A more immediate challenge that needs addressing is the country’s feedstock shortage. Iraq does not have access to an optimal fuel supply due to the limited availability of natural gas. As a result, it has had to resort to burning fuels, either crude oil – which is used at the six-unit Qudas plant – or heavy fuel oil – used at the Baghdad south and Baiji power stations. This is inefficient and expensive and US officials estimate the use of the liquid fuels reduce output by 800-1,200MW.
Iraq urgently needs to increase its gas production. In a new proposed bid round, three southern non-associated gas fields will be put up for auction, raising the prospect of more gas for power stations, but the main focus is to capture flared gas from the southern oil fields.
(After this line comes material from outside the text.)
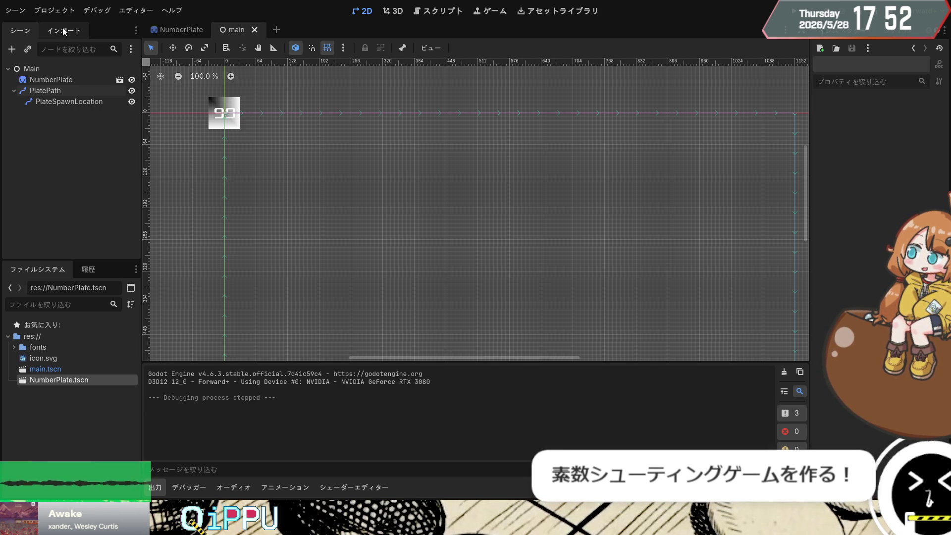
left_click(168, 29)
left_click(52, 68)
In September 2008, UK/Dutch Shell signed a heads of agreement with Iraq’s South Gas Company to capture more than 1 billion cubic feet a day of flared gas.
The equivalent of about 4,000 MW of capacity is being flared in the south, but there is still no firm commitment from the Oil Ministry that this will be used for power generation.
Furthermore the Shell project is not making headway, largely because South Gas Company has encountered difficulties raising funding for the project. It expected that flared gas will only be used to fuel power plants in the country by 2015 at the earliest.
“Lack of fuel is the biggest issue,” says Larkin. “There used to be an abundance of heavy fuel oil, but that is no longer the case.”
But improvements to Iraq’s transmission and distribution networks will also become more pressing, once the country increases its generating capacity. The transmission system needs new 400kV and 132kV lines and substations, as well as the repair of existing lines. The transmission system is currently able to sustain some 8,000MW of generation.
“We are getting to the stage in the planning process where we will have to address some fundamental issues of building additional transmission lines to transfer the power,”
There are other steps the government can also undertake to tackle the supply/demand balance, say analysts. For instance, ending electricity subsidies would help curb power consumption.
Structural reform of the sector is also needed, say analysts. The separation of powers between policymakers and regulators would ensure better transparency and more efficient management of the sector.
The blackouts may be less frequent, but Iraq still has much to do to invest in new facilities and rehabilitate existing plants. And even then, this might not be enough, as power demand is rising rapidly in the country.